April 5, 2010 | Registered CommenterMark "Snooper" Harvey

You said: "We fought a war over British Common Law and won that war so why bother utilizing a system that we fought a war against?"

Largely because we liked the legal system, we just hated the way that the political system was being used. Some idea of how strongly that love for the British legal system was is the island in the Hudson River near West Point, which is called Constitution Island, not for OUR Constitution, which was not written yet, but for the British unwritten constitution.

In our own Constitution, we embrace the Common Law in several ways. One is the use of such common law terms as Habeas Corpus. And the words common law appears in the Constitution in the Seventh Amendment (1791):

"In Suits at common law, where the value in controversy shall exceed twenty dollars, the right of trial by jury shall be preserved, and no fact tried by a jury, shall be otherwise re-examined in any Court of the United States, than according to the rules of the common law."

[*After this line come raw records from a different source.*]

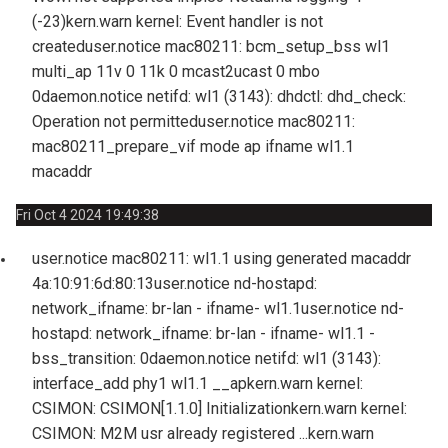
(-23)
kern.warn kernel: Event handler is not
created
user.notice mac80211: bcm_setup_bss wl1
multi_ap 11v 0 11k 0 mcast2ucast 0 mbo
0
daemon.notice netifd: wl1 (3143): dhdctl: dhd_check:
Operation not permitted
user.notice mac80211:
mac80211_prepare_vif mode ap ifname wl1.1
macaddr
Fri Oct 4 2024 19:49:38
user.notice mac80211: wl1.1 using generated macaddr
4a:10:91:6d:80:13
user.notice nd-hostapd:
network_ifname: br-lan - ifname- wl1.1
user.notice nd-
hostapd: network_ifname: br-lan - ifname- wl1.1 -
bss_transition: 0
daemon.notice netifd: wl1 (3143):
interface_add phy1 wl1.1 __ap
kern.warn kernel:
CSIMON: CSIMON[1.1.0] Initialization
kern.warn kernel:
CSIMON: M2M usr already registered ...
kern.warn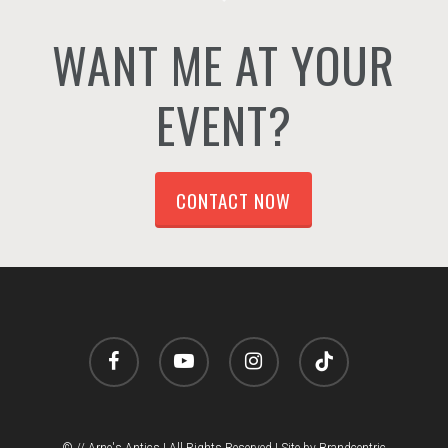
WANT ME AT YOUR
EVENT?
CONTACT NOW
facebook
youtube
instagram
tiktok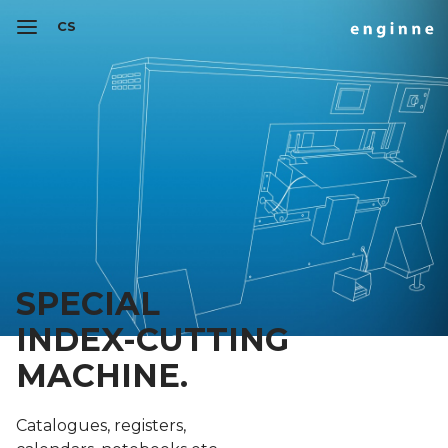
CS
SPECIAL
INDEX-CUTTING
MACHINE.
Catalogues, registers,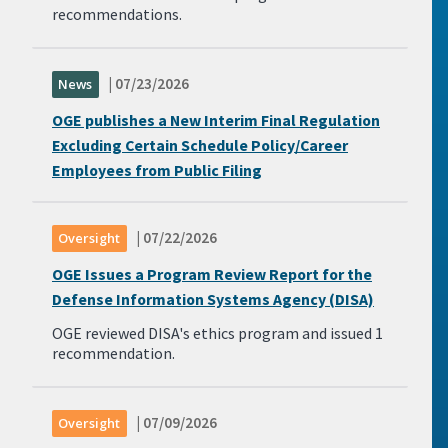
recommendations.
| 07/23/2026
News
OGE publishes a New Interim Final Regulation
Excluding Certain Schedule Policy/Career
Employees from Public Filing
| 07/22/2026
Oversight
OGE Issues a Program Review Report for the
Defense Information Systems Agency (DISA)
OGE reviewed DISA's ethics program and issued 1
recommendation.
| 07/09/2026
Oversight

"The appellate jurisdiction of the Supreme Court (it may have been argued) will extend to causes determinable in different modes, some in the course of the COMMON LAW..." Federalist Papers (Number 81, written by Hamilton.)

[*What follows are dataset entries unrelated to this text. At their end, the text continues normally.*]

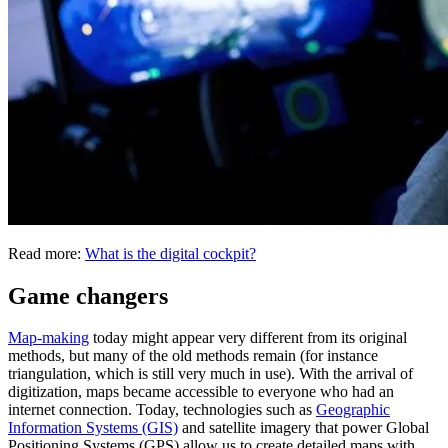
Read more:
What is the digital cockpit?
Game changers
Map-making
today might appear very different from its original
methods, but many of the old methods remain (for instance
triangulation, which is still very much in use). With the arrival of
digitization, maps became accessible to everyone who had an
internet connection. Today, technologies such as
Geographic
Information Systems (GIS)
and satellite imagery that power Global
Positioning Systems (GPS) allow us to create detailed maps with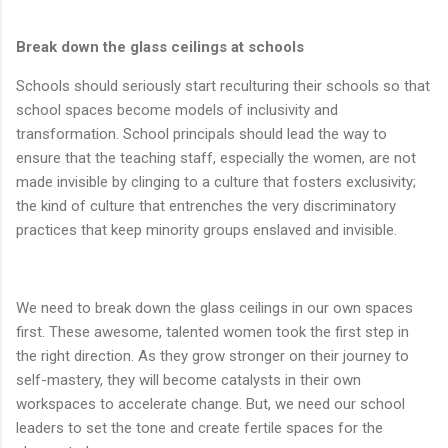
Break down the glass ceilings at schools
Schools should seriously start reculturing their schools so that
school spaces become models of inclusivity and
transformation. School principals should lead the way to
ensure that the teaching staff, especially the women, are not
made invisible by clinging to a culture that fosters exclusivity;
the kind of culture that entrenches the very discriminatory
practices that keep minority groups enslaved and invisible.
We need to break down the glass ceilings in our own spaces
first. These awesome, talented women took the first step in
the right direction. As they grow stronger on their journey to
self-mastery, they will become catalysts in their own
workspaces to accelerate change. But, we need our school
leaders to set the tone and create fertile spaces for the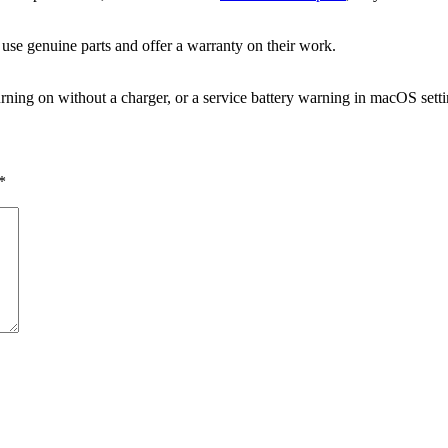
 use genuine parts and offer a warranty on their work.
rning on without a charger, or a service battery warning in macOS setti
*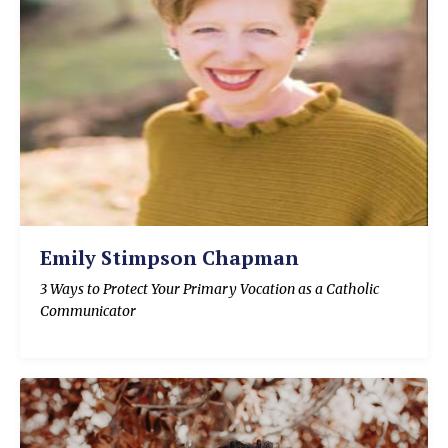
Emily Stimpson Chapman
3 Ways to Protect Your Primary Vocation as a Catholic
Communicator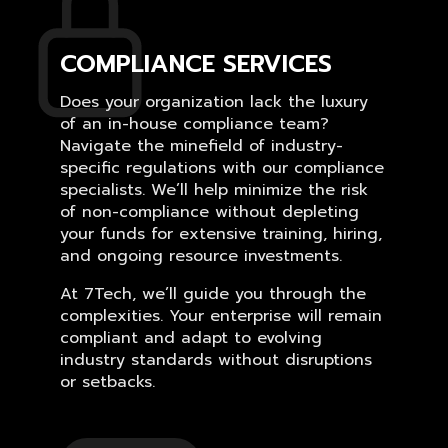
COMPLIANCE SERVICES
Does your organization lack the luxury
of an in-house compliance team?
Navigate the minefield of industry-
specific regulations with our compliance
specialists. We’ll help minimize the risk
of non-compliance without depleting
your funds for extensive training, hiring,
and ongoing resource investments.
At 7Tech, we’ll guide you through the
complexities. Your enterprise will remain
compliant and adapt to evolving
industry standards without disruptions
or setbacks.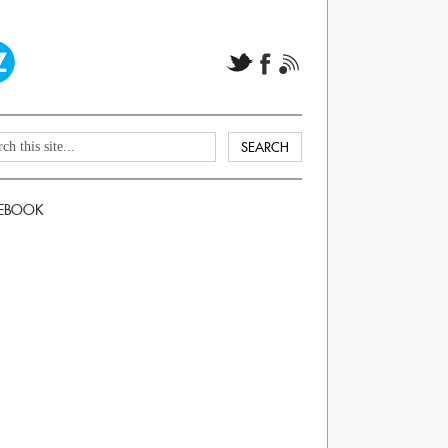
EBOOK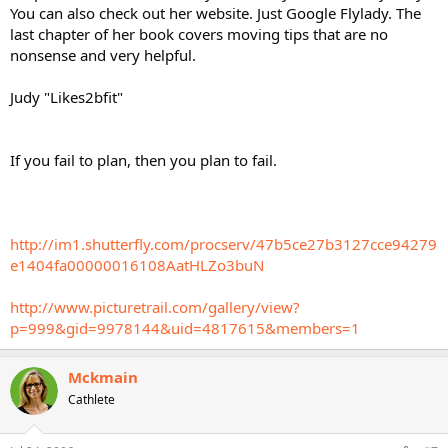
You can also check out her website. Just Google Flylady. The
last chapter of her book covers moving tips that are no
nonsense and very helpful.
Judy "Likes2bfit"
If you fail to plan, then you plan to fail.
http://im1.shutterfly.com/procserv/47b5ce27b3127cce94279
e1404fa00000016108AatHLZo3buN
http://www.picturetrail.com/gallery/view?
p=999&gid=9978144&uid=4817615&members=1
Mckmain
Cathlete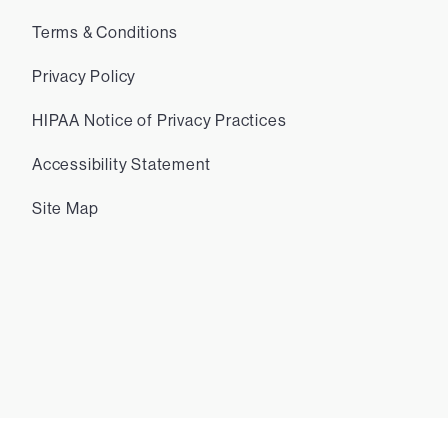
Terms & Conditions
Privacy Policy
HIPAA Notice of Privacy Practices
Accessibility Statement
Site Map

"In this State (New York), our judicial establishments resemble, more nearly than in any other, those of Great Britain. We have courts of common law, courts of probates (analogous in certain matters to the spiritual courts in England), a court of admiralty and a court of chancery. In the courts of common law only, the trial by jury prevails, and this with some exceptions. " Federalist Papers (Number 83, written by Hamilton).

And John Jay actually wrote the common law into the first Constitution of New York (1777):

"XXXV. And this convention doth further, in the name and by the authority of the good people of this State, ordain, determine, and declare that such parts of the common law of England, and of the statute law of England and Great Britain, and of the acts of the legislature of the colony of New York, as together did form the law of the said colony on the 19th day of April, in the year of our Lord one thousand seven hundred and seventy-five, shall be and continue the law of this State, subject to such alterations and provisions as the legislature of this State shall, from time to time, make concerning the same. "

As I said, the words Common Law appear in the Federalist Papers 29 times, and Vattel is not mentioned at all.

April 6, 2010 | Unregistered Commenterrrichardson

And that long litany of brazen stupidity is the reason you are in the position that you are in. A brazen marxist-sociopath going along with the List of 45 that was read into the Congress in 1963. Idiot.

April 6, 2010 | Registered CommenterMark "Snooper" Harvey

that "long litany" of the history of the United States, in which the term "Natural Born Citizen" includes EVERY child born in the country (except for the children of foreign diplomats).

April 6, 2010 | Unregistered Commenterrrichardson

And that "rrichardson" is the usual banter from an idiotic libtard, aka marxist-sociopathic moron but you have fun with that one.

April 6, 2010 | Registered CommenterMark "Snooper" Harvey

You do not convince anyone by swearing.

April 7, 2010 | Unregistered Commenterrrichardson

You don't convince anyone by lying like a stuck pig.